Tutorial - Induction
Dealing with structures not numbers now
To rpove a property P(xs) holds for all finite lists, we must prove:
Base case: Prove P([])
Induction step: prove (P(x:xs) on the assumption that P(xs)
1.
If both lists are empty, its trivial
Given:
sum [] = 0 —s1
sum (x:xs) = x + sum xs — s2
[ ]++ zs = zs — ++1
(w:ws) ++ zs = w:(ws ++ za) == (++2)
Question: Prove sum (xs ++ ys) = sum xs + sum ys
We want to prove two goals of the induction process
(1).
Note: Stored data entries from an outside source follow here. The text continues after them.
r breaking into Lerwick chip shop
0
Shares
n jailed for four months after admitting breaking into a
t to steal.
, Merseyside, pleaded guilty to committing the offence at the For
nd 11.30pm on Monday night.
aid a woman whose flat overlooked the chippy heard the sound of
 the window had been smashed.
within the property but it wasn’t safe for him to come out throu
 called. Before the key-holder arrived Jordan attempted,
For base case, we have to prove:
sum ([] ++ ys) = sum [] + sum ys
(2) For induction step, we have to prove:
sum ((x:xs) ++ ys) = sum (x:xs) + sum (ys) on the assumption that
sum (xs ++ ys) = sum xs + sum ys is true (the Inductive hypothesis)
Base:
LHS:
sum ([] ++ ys)
= sum (ys) By rule ++1
RHS:
sum [] + sum ys = 0 + sum ys by (s1)
= sum ys by calculus
LHS = RHS
Inductive Case:
LHS: sum ((x:xs) ++ ys)
= sum (x(xs ++ ys)) by ++2
= x +sum (xs ++ ys) by s2
RHS: sum (x:xs) + sum (ys)
= x + sum xs + sum ys by s2
= x + sum (xs ++ ys) by Inductive Hypothesis
LHS = RHS
Question2: Prove xs ++ [] = xs
Base:
LHS: [] ++ []
= [] by ++1
RHS: []
LHS = RHS
Given:
sum [] = 0 —s1
sum (x:xs) = x + sum xs — s2
[ ]++ zs = zs — ++1
(w:ws) ++ zs = w:(ws ++ za) == (++2)
Inductive Step
Assume xs ++ [] = xs
LHS: (x:xs) ++ []
x:(xs ++ []) by ++2
(x:xs) by IH
RHS: (x:xs)
LHS = RHS